What the task requires: Turn the records below into a JSON list of strings, one string per line, and skip blank lines and the pictures.

Exercise material:
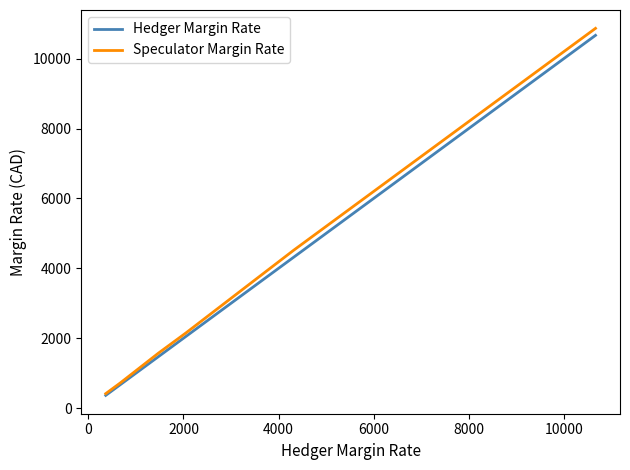

Between 2000 and 10000, which series saw the biggest shift?

Hedger Margin Rate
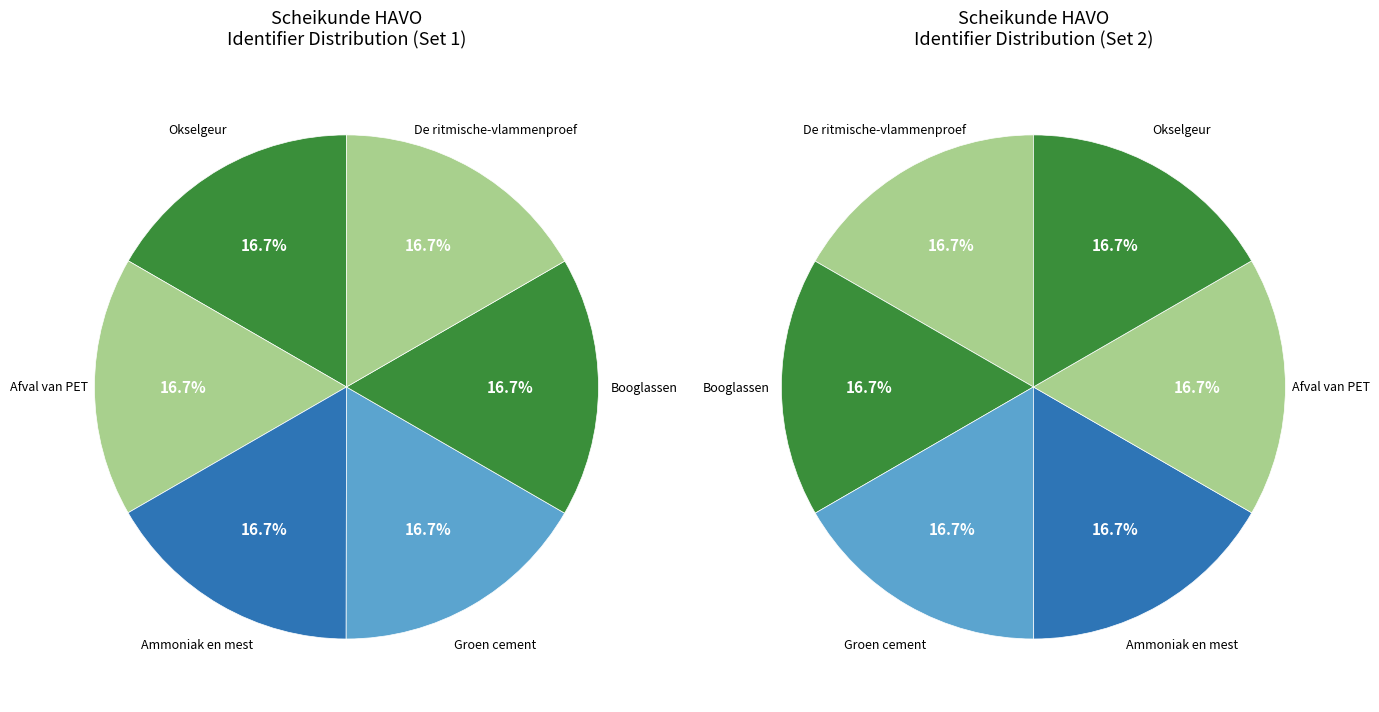

To the nearest percent, what percentage of the pie is De ritmische-vlammenproef?

17%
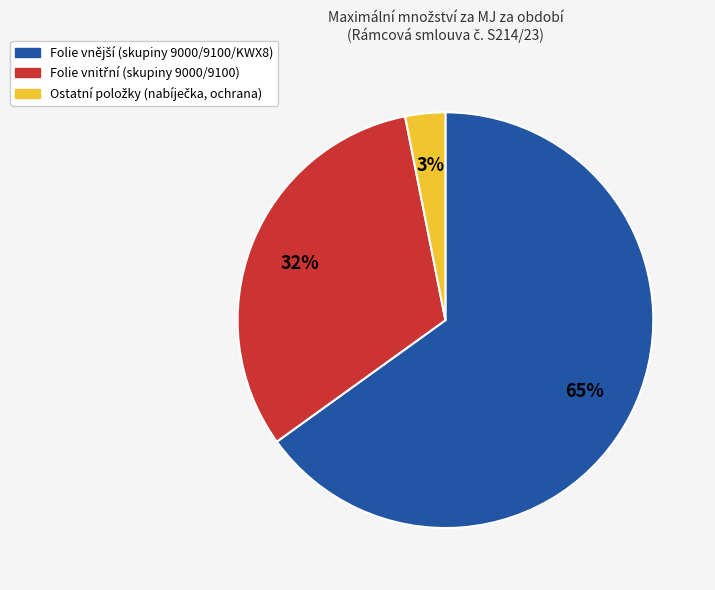

Count the number of slices in the pie.

3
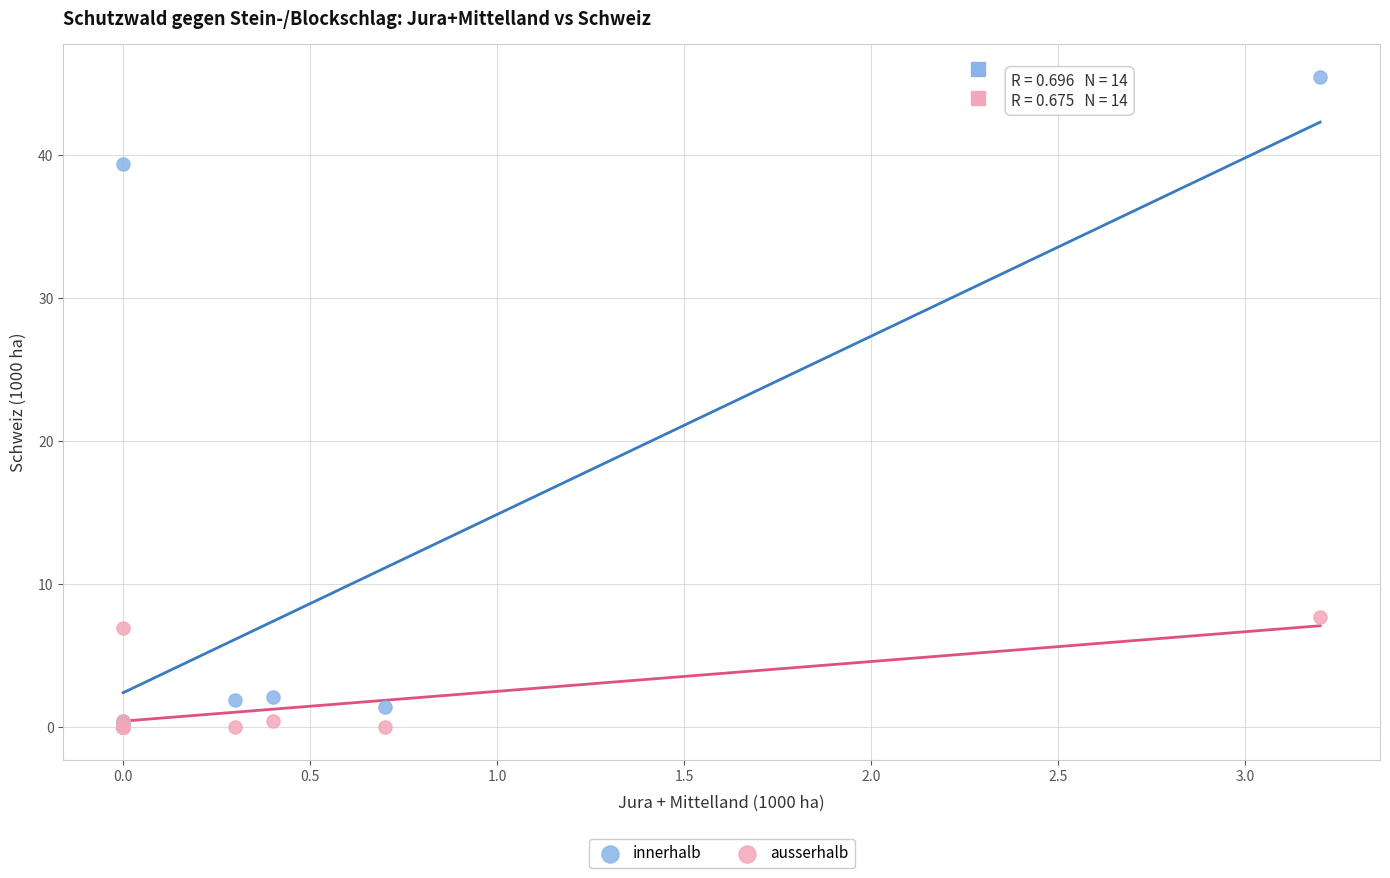

What are all the series names shown in the legend?

innerhalb, ausserhalb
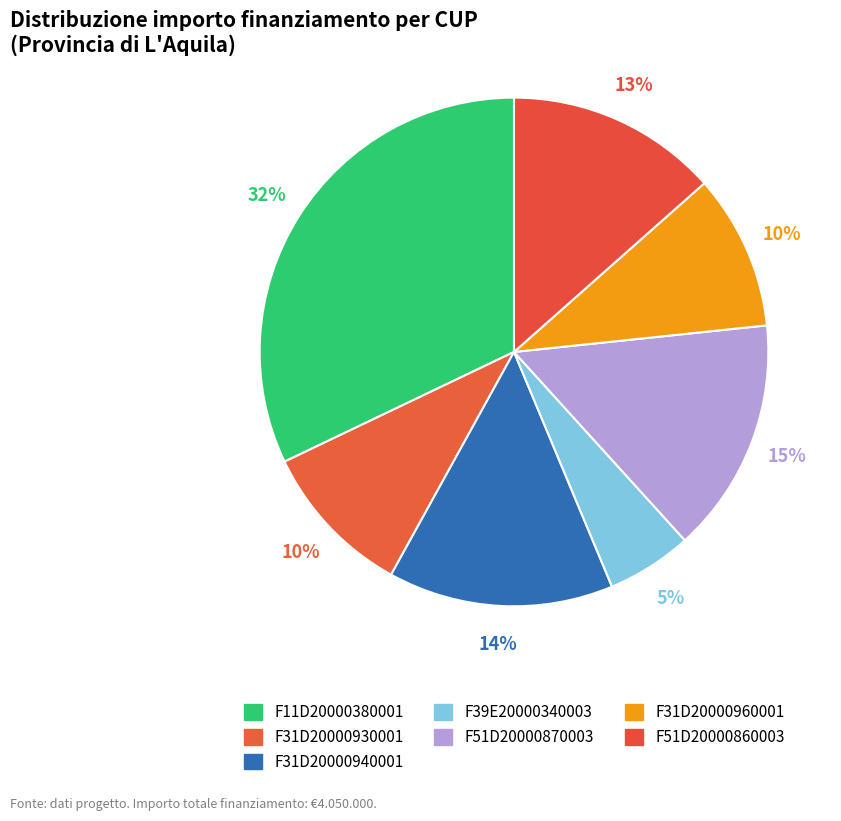

Which slice is the smallest?

F39E20000340003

Exercise response:
[
  "Between 2000 and 10000, which series saw the biggest shift?",
  "Hedger Margin Rate",
  "To the nearest percent, what percentage of the pie is De ritmische-vlammenproef?",
  "17%",
  "Count the number of slices in the pie.",
  "3",
  "What are all the series names shown in the legend?",
  "innerhalb, ausserhalb",
  "Which slice is the smallest?",
  "F39E20000340003"
]